◆ **Description of the task**:
If a line of the data contains the word "tabularx", it is counted; report how many such lines there are and nothing else.

##### Records for processing

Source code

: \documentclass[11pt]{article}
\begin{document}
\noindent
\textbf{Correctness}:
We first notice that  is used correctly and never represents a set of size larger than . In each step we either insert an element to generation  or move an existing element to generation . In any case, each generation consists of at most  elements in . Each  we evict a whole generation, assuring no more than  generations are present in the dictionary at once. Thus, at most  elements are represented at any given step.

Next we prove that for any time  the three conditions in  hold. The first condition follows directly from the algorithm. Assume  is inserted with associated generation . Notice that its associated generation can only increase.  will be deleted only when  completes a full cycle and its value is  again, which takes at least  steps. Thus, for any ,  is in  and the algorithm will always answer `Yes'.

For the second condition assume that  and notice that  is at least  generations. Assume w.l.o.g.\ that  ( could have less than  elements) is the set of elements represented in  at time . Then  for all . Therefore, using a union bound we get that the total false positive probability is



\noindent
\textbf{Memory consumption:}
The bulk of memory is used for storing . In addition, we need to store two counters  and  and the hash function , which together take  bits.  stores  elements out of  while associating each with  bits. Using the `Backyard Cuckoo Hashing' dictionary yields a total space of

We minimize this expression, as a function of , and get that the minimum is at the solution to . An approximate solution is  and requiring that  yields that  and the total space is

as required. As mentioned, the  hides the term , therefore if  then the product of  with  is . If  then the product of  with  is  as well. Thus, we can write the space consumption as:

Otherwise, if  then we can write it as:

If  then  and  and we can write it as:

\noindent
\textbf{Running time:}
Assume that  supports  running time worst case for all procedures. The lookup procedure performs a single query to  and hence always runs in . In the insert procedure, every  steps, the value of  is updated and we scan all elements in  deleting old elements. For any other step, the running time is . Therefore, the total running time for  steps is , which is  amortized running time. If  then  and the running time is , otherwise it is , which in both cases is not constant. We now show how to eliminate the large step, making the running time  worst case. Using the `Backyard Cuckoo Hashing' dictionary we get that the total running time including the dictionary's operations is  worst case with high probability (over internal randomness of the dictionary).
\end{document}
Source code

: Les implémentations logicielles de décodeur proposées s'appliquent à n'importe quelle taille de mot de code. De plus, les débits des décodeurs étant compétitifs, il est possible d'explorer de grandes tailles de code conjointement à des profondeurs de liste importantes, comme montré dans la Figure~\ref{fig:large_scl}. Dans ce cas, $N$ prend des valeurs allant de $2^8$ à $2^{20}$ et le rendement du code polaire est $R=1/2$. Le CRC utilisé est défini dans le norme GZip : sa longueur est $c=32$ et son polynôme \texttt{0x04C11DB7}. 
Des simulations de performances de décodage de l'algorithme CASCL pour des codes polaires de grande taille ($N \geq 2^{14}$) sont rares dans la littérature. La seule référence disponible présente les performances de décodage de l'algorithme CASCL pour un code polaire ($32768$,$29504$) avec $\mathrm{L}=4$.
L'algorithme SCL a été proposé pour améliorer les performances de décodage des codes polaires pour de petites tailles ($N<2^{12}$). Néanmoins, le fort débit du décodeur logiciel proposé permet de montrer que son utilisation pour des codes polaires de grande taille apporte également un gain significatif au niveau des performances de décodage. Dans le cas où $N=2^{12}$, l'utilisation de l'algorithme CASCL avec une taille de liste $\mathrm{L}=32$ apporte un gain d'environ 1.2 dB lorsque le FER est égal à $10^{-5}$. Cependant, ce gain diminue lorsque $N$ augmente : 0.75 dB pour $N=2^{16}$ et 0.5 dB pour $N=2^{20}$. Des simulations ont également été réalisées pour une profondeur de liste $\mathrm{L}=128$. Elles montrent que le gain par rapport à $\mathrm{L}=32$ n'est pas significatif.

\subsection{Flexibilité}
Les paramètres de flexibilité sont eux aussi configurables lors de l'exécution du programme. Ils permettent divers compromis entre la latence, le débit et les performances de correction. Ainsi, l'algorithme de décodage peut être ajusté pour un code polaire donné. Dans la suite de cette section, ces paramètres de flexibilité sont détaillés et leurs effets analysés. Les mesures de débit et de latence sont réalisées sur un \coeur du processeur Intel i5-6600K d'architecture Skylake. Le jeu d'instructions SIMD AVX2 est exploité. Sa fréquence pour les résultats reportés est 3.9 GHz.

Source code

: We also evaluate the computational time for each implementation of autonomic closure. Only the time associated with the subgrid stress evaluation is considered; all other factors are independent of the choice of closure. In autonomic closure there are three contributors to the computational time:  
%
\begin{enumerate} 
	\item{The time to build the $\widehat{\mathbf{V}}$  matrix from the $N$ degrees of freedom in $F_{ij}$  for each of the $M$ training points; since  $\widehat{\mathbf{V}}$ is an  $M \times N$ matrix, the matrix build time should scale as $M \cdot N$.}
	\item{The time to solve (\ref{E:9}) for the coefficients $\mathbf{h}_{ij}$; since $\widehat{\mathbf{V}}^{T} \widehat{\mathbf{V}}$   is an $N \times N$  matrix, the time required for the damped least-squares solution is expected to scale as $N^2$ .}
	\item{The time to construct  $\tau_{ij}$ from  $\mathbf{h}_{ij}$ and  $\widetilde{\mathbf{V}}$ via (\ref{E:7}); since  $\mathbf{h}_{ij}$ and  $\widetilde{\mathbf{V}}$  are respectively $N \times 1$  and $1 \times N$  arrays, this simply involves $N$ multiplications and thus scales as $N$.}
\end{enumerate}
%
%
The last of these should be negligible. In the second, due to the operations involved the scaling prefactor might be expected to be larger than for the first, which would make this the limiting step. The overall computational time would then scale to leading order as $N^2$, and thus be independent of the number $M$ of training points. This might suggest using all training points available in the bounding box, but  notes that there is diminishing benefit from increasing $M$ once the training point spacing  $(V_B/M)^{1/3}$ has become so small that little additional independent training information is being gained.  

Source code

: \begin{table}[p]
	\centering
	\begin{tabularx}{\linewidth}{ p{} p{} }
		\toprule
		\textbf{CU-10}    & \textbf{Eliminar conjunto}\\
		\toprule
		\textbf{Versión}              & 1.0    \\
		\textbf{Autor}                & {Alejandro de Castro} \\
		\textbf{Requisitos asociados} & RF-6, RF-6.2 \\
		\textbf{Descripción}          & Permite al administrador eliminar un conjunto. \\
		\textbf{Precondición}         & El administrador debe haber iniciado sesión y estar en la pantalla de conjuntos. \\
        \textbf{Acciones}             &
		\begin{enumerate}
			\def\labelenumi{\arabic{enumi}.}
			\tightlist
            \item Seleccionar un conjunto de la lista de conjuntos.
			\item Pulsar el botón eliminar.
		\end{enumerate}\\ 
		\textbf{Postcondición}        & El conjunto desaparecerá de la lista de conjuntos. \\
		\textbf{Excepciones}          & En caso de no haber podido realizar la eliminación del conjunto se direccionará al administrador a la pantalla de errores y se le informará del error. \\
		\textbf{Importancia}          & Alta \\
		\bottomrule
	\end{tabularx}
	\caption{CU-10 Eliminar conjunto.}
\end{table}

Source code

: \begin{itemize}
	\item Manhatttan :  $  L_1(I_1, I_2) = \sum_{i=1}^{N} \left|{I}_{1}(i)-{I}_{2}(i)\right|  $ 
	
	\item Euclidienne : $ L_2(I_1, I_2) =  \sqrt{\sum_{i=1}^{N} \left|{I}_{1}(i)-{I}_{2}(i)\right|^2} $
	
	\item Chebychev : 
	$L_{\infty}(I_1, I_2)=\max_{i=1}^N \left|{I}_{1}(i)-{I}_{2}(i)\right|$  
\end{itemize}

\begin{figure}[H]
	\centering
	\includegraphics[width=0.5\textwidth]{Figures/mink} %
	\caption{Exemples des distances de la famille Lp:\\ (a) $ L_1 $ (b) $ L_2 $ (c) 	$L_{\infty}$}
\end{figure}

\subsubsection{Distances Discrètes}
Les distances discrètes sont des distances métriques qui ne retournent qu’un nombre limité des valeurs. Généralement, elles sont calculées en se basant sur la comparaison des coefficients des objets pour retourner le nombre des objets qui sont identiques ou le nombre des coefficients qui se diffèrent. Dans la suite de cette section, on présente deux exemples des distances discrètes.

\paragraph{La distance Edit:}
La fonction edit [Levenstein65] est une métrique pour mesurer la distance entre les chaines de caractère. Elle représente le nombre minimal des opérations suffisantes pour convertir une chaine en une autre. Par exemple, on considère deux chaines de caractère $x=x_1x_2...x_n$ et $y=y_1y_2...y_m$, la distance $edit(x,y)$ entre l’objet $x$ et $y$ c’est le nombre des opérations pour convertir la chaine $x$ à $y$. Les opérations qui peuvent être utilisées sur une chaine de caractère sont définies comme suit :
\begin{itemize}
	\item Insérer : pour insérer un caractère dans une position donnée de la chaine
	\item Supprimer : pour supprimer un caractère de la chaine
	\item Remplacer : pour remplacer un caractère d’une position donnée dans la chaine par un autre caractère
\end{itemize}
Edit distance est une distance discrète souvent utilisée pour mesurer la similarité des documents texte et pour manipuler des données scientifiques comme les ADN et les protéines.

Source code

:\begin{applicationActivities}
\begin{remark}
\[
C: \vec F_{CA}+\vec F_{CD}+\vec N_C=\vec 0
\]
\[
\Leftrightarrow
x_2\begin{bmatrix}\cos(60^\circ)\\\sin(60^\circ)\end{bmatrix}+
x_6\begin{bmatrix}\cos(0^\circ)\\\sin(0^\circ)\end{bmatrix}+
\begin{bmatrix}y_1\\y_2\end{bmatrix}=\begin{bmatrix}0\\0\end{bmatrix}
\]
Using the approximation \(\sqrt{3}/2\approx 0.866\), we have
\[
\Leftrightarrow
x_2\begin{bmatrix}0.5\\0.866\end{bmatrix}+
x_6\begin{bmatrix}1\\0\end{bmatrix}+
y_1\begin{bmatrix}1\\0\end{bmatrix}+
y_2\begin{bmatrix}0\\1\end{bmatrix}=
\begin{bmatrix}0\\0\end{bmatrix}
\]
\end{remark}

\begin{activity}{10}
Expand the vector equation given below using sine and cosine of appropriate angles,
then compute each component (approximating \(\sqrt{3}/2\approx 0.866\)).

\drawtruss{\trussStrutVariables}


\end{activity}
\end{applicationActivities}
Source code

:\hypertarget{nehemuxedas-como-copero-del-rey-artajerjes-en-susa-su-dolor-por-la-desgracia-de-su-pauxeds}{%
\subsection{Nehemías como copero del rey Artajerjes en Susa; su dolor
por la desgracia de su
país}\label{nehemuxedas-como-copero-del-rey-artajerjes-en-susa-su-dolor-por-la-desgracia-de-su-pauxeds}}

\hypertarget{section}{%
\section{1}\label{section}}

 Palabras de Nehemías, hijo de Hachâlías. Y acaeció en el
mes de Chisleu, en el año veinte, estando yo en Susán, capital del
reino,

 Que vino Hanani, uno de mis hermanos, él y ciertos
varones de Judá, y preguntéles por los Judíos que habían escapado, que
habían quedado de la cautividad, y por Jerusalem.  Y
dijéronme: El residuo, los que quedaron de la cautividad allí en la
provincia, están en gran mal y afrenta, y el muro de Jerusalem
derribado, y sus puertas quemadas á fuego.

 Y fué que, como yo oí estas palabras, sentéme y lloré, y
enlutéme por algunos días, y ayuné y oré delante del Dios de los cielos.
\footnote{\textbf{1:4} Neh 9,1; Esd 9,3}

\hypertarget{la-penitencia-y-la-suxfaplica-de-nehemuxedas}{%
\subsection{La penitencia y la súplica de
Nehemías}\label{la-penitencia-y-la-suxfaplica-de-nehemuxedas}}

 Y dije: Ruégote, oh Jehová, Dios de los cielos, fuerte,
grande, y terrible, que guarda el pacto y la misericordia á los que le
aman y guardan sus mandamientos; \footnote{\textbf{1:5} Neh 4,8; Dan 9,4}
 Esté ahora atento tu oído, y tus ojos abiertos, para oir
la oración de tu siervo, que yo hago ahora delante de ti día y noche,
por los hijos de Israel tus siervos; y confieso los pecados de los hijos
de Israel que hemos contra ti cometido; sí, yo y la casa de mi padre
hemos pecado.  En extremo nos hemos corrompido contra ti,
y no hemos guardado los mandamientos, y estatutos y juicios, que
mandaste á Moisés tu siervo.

##########

◆ **Answer**:
2